Le Jeu 16 janvier 2014 12:25, Zhong Yu a écrit :
> There is no way to enforce UTF-8 on URIs; we cannot even enforce
> %-encoding, the server can always build proprietary encoding on top of
> ASCII chars (for its own convenience, not for being cryptic to others)
>
> URIs have never been supposed to be understandable by anyone other
> than the original server. I don't see how we can change that, unless
> we turn URI into a full blow language with structures, semantics, and
> a huge vocabulary.

Look, that is all nonsense.

URLs are treated as text in html documents. URL are treated as text in
logs and traffic consoles. URL are treated as text by web site designers
(otherwise all accesses would be in the form mywebsite.com/opaquenumber
and how many sites actually do that?). Web traffic is not direct
end-to-end it goes through intermediaries that need to decode part of the
http envelope and besides web sites are more and more inter penetrated
(URL soup aka mashup and clouds) so decoding has not been a private web
site affair for a long time

All those elements do not manipulate chains of bytes but text and the
difference between chains of bytes and text is clear encoding rules (I
know it is a huge understanding leap for most developers that didn't have
to deal extensively with encoding problem fallouts)

There is a difference between semantics (which are the business of web
sites) and technical encoding. I don't care a fig about what encoding a
web server uses on its filesystem or the encoding of web pages. What I
want is that the on-wire representation, that needs to be decoded by all
kinds of third parties for things to work smoothly, to be clearly defined
without the usual "chain of bytes" cop-out.

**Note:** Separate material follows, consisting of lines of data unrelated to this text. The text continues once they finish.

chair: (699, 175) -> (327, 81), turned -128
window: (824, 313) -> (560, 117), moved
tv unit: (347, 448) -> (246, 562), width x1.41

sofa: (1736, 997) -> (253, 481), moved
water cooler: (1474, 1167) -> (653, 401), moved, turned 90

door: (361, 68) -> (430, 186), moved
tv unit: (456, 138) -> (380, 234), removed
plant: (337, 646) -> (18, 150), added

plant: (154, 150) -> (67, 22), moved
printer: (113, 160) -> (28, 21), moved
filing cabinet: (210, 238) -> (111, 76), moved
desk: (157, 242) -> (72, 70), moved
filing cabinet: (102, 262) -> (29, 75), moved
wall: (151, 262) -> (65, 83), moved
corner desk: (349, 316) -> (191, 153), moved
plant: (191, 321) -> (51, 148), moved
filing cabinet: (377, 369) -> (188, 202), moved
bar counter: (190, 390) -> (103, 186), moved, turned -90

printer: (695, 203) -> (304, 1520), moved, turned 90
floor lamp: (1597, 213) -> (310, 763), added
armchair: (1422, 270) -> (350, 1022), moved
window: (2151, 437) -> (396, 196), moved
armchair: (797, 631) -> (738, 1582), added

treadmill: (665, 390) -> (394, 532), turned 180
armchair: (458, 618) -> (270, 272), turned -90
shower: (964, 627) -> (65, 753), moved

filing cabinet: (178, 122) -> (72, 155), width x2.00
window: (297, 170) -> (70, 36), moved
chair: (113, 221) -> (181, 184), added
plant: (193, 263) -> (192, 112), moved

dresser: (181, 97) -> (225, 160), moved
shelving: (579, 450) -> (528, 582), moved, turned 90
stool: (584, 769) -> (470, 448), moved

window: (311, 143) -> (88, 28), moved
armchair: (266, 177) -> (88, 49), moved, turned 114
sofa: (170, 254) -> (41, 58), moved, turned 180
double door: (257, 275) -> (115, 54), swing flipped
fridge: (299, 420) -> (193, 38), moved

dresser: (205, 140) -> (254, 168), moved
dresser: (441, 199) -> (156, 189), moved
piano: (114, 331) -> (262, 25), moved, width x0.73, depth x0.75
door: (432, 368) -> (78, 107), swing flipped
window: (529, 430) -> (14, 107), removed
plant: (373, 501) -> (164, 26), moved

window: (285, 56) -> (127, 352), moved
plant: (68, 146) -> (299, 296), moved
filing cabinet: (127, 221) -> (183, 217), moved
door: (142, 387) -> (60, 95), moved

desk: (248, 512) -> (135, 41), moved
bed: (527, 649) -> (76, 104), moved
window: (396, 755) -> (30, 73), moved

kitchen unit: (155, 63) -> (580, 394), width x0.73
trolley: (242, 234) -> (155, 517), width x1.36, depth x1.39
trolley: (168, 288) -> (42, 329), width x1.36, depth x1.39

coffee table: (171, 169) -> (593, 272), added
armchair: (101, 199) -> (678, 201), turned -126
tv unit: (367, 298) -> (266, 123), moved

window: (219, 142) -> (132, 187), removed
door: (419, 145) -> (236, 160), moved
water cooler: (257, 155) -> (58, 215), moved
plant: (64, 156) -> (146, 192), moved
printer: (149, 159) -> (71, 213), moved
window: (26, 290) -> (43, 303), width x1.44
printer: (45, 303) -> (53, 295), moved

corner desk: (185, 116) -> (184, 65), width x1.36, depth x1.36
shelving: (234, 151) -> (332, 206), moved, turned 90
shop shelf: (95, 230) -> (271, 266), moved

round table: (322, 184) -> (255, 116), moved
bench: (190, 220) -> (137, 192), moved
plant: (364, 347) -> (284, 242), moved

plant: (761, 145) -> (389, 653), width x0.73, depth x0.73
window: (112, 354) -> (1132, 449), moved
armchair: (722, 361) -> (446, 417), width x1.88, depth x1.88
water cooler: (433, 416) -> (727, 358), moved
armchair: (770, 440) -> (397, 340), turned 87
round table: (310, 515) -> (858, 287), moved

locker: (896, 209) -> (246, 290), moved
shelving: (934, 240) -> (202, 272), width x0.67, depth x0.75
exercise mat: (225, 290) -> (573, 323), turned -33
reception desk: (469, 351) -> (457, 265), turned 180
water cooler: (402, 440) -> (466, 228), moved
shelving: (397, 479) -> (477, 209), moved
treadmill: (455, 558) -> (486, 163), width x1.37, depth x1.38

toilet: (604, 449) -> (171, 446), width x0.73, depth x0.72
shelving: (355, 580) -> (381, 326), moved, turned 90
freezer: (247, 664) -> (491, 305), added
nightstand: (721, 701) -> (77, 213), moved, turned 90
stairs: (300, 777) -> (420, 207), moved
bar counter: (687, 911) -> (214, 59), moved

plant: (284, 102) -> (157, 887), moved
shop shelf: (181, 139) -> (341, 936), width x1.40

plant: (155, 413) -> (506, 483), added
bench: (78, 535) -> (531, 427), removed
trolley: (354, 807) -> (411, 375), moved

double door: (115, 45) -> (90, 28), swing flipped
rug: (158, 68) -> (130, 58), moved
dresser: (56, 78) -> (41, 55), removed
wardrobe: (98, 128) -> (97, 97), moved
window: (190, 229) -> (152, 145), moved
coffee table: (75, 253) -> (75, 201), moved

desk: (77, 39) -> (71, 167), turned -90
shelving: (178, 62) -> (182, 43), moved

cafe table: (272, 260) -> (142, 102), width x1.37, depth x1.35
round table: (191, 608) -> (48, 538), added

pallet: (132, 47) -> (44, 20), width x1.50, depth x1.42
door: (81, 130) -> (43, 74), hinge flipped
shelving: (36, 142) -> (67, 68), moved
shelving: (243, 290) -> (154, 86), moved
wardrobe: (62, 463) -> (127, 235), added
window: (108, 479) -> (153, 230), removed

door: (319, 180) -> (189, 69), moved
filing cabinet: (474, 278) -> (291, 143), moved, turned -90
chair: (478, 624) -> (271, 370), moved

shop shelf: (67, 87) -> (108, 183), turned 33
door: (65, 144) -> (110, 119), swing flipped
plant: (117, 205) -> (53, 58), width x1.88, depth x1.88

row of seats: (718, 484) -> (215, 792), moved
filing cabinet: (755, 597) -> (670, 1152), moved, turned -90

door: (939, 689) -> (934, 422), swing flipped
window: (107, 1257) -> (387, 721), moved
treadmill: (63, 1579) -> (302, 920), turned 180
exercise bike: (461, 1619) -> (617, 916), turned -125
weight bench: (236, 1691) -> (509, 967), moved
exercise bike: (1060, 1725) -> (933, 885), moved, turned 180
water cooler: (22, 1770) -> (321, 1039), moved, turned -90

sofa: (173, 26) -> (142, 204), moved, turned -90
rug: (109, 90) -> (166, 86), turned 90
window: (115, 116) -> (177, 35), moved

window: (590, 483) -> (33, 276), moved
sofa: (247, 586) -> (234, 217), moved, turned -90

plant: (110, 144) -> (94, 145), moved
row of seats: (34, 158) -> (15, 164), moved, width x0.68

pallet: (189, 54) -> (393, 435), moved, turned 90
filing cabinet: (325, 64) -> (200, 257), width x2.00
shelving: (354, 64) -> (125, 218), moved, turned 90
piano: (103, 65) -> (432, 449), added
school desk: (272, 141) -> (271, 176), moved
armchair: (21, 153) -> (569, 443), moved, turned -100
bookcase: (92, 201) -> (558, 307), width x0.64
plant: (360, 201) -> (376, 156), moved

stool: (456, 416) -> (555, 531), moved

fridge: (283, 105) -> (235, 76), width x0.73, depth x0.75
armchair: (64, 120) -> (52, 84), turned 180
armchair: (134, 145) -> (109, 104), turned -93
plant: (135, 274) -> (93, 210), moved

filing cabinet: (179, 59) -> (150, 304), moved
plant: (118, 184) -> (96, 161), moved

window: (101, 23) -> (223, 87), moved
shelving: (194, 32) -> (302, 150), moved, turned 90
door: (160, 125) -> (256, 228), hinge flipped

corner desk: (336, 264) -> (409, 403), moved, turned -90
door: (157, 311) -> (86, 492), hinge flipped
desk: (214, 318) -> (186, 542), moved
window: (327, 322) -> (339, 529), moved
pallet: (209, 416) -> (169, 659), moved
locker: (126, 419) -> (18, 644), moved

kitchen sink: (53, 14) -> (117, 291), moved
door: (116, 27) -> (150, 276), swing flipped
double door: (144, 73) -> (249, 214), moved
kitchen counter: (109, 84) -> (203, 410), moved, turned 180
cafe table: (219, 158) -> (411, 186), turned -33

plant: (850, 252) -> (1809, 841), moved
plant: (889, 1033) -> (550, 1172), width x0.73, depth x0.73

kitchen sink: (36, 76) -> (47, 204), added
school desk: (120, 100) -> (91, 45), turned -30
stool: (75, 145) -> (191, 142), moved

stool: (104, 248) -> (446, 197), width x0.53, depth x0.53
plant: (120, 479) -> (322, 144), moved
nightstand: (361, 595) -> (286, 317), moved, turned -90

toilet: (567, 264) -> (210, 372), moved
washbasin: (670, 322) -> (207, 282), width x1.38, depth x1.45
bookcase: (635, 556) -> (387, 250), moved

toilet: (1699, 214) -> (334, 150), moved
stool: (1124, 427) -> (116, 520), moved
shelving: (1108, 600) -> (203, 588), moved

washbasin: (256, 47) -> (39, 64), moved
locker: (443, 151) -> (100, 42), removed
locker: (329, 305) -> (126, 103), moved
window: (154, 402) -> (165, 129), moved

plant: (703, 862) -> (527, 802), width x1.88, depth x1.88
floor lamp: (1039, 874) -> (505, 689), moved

Software writers that love exotic encodings just have to translate URLs to
UTF-8 representation before http emission. Their choice. Interoperability
problems should be pushed to end-nodes not embedded in the protocol
itself.

I'd rather have clear interop rules and simple to understand breakage at
http2 adoption time rather than diffuse heisenbugs and sites that work by
sheer chance as long as you chain components with the same unwritten
assumptions. See the python 2 unicode debacle and how much fuzzy encoding
rules cost them.

-- 
Nicolas Mailhot

Received on Thursday, 16 January 2014 14:34:06 UTC